Please restate each entry word for word.
Data START
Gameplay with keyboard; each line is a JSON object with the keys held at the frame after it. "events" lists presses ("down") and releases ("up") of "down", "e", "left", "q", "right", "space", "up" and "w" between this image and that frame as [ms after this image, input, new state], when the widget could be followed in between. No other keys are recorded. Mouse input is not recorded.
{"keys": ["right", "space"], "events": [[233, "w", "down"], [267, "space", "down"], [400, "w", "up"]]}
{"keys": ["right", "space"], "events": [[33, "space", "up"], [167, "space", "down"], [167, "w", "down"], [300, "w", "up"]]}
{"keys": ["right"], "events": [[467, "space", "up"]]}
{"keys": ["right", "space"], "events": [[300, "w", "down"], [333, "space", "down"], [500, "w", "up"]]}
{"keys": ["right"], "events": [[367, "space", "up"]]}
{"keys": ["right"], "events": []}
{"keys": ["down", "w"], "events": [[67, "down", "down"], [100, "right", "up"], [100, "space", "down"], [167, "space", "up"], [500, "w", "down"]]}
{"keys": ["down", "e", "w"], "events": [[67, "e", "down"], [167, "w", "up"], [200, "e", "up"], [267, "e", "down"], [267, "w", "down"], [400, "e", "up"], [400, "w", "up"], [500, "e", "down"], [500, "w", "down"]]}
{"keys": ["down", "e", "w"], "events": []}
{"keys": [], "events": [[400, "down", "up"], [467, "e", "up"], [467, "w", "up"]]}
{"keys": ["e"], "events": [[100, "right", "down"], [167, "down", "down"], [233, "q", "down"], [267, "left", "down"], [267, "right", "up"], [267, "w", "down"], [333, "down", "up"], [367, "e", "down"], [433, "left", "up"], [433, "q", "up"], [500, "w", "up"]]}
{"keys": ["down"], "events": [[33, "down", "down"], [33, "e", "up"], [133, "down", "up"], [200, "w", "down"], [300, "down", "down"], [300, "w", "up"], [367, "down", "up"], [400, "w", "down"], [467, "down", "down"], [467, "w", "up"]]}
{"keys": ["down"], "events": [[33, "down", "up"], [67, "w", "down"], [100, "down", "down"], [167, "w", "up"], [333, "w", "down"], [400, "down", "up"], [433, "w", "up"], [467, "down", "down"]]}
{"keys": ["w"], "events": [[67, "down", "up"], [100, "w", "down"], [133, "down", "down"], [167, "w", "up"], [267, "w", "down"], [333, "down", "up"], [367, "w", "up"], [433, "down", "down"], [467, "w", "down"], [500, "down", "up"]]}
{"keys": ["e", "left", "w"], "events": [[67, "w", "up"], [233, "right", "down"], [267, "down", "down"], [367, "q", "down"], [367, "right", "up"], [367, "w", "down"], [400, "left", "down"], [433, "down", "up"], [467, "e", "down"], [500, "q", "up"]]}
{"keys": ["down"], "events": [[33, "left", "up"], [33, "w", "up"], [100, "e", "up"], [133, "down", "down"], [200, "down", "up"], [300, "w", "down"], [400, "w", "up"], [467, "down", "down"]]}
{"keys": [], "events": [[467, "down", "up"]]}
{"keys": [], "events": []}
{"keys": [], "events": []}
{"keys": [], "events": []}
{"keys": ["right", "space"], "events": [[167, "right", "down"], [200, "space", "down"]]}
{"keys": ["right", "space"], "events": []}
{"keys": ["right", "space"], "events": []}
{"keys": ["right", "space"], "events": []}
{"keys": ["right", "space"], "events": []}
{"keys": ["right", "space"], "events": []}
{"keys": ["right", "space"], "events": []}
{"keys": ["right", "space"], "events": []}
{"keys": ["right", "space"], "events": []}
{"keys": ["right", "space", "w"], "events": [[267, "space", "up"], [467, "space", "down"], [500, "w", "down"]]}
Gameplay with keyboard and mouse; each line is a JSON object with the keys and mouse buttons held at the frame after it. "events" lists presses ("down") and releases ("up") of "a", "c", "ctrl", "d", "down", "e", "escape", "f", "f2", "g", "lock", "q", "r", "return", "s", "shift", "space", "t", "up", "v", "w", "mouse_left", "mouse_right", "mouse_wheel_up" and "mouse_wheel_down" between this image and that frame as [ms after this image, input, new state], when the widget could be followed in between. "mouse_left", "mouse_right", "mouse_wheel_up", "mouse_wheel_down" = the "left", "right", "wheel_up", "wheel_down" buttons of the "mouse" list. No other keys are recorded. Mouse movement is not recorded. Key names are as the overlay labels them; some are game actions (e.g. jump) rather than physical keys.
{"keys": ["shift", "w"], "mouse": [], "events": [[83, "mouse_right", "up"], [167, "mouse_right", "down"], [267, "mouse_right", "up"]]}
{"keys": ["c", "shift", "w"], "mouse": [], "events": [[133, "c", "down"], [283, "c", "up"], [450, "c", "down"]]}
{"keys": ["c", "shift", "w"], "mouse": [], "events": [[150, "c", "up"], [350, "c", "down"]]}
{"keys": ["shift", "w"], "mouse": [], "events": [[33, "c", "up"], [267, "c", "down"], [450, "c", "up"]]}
Data END
▸ **Solution to this task**:
Gameplay with keyboard; each line is a JSON object with the keys held at the frame after it. "events" lists presses ("down") and releases ("up") of "down", "e", "left", "q", "right", "space", "up" and "w" between this image and that frame as [ms after this image, input, new state], when the widget could be followed in between. No other keys are recorded. Mouse input is not recorded.
{"keys": ["right", "space"], "events": [[233, "w", "down"], [267, "space", "down"], [400, "w", "up"]]}
{"keys": ["right", "space"], "events": [[33, "space", "up"], [167, "space", "down"], [167, "w", "down"], [300, "w", "up"]]}
{"keys": ["right"], "events": [[467, "space", "up"]]}
{"keys": ["right", "space"], "events": [[300, "w", "down"], [333, "space", "down"], [500, "w", "up"]]}
{"keys": ["right"], "events": [[367, "space", "up"]]}
{"keys": ["right"], "events": []}
{"keys": ["down", "w"], "events": [[67, "down", "down"], [100, "right", "up"], [100, "space", "down"], [167, "space", "up"], [500, "w", "down"]]}
{"keys": ["down", "e", "w"], "events": [[67, "e", "down"], [167, "w", "up"], [200, "e", "up"], [267, "e", "down"], [267, "w", "down"], [400, "e", "up"], [400, "w", "up"], [500, "e", "down"], [500, "w", "down"]]}
{"keys": ["down", "e", "w"], "events": []}
{"keys": [], "events": [[400, "down", "up"], [467, "e", "up"], [467, "w", "up"]]}
{"keys": ["e"], "events": [[100, "right", "down"], [167, "down", "down"], [233, "q", "down"], [267, "left", "down"], [267, "right", "up"], [267, "w", "down"], [333, "down", "up"], [367, "e", "down"], [433, "left", "up"], [433, "q", "up"], [500, "w", "up"]]}
{"keys": ["down"], "events": [[33, "down", "down"], [33, "e", "up"], [133, "down", "up"], [200, "w", "down"], [300, "down", "down"], [300, "w", "up"], [367, "down", "up"], [400, "w", "down"], [467, "down", "down"], [467, "w", "up"]]}
{"keys": ["down"], "events": [[33, "down", "up"], [67, "w", "down"], [100, "down", "down"], [167, "w", "up"], [333, "w", "down"], [400, "down", "up"], [433, "w", "up"], [467, "down", "down"]]}
{"keys": ["w"], "events": [[67, "down", "up"], [100, "w", "down"], [133, "down", "down"], [167, "w", "up"], [267, "w", "down"], [333, "down", "up"], [367, "w", "up"], [433, "down", "down"], [467, "w", "down"], [500, "down", "up"]]}
{"keys": ["e", "left", "w"], "events": [[67, "w", "up"], [233, "right", "down"], [267, "down", "down"], [367, "q", "down"], [367, "right", "up"], [367, "w", "down"], [400, "left", "down"], [433, "down", "up"], [467, "e", "down"], [500, "q", "up"]]}
{"keys": ["down"], "events": [[33, "left", "up"], [33, "w", "up"], [100, "e", "up"], [133, "down", "down"], [200, "down", "up"], [300, "w", "down"], [400, "w", "up"], [467, "down", "down"]]}
{"keys": [], "events": [[467, "down", "up"]]}
{"keys": [], "events": []}
{"keys": [], "events": []}
{"keys": [], "events": []}
{"keys": ["right", "space"], "events": [[167, "right", "down"], [200, "space", "down"]]}
{"keys": ["right", "space"], "events": []}
{"keys": ["right", "space"], "events": []}
{"keys": ["right", "space"], "events": []}
{"keys": ["right", "space"], "events": []}
{"keys": ["right", "space"], "events": []}
{"keys": ["right", "space"], "events": []}
{"keys": ["right", "space"], "events": []}
{"keys": ["right", "space"], "events": []}
{"keys": ["right", "space", "w"], "events": [[267, "space", "up"], [467, "space", "down"], [500, "w", "down"]]}
Gameplay with keyboard and mouse; each line is a JSON object with the keys and mouse buttons held at the frame after it. "events" lists presses ("down") and releases ("up") of "a", "c", "ctrl", "d", "down", "e", "escape", "f", "f2", "g", "lock", "q", "r", "return", "s", "shift", "space", "t", "up", "v", "w", "mouse_left", "mouse_right", "mouse_wheel_up" and "mouse_wheel_down" between this image and that frame as [ms after this image, input, new state], when the widget could be followed in between. "mouse_left", "mouse_right", "mouse_wheel_up", "mouse_wheel_down" = the "left", "right", "wheel_up", "wheel_down" buttons of the "mouse" list. No other keys are recorded. Mouse movement is not recorded. Key names are as the overlay labels them; some are game actions (e.g. jump) rather than physical keys.
{"keys": ["shift", "w"], "mouse": [], "events": [[83, "mouse_right", "up"], [167, "mouse_right", "down"], [267, "mouse_right", "up"]]}
{"keys": ["c", "shift", "w"], "mouse": [], "events": [[133, "c", "down"], [283, "c", "up"], [450, "c", "down"]]}
{"keys": ["c", "shift", "w"], "mouse": [], "events": [[150, "c", "up"], [350, "c", "down"]]}
{"keys": ["shift", "w"], "mouse": [], "events": [[33, "c", "up"], [267, "c", "down"], [450, "c", "up"]]}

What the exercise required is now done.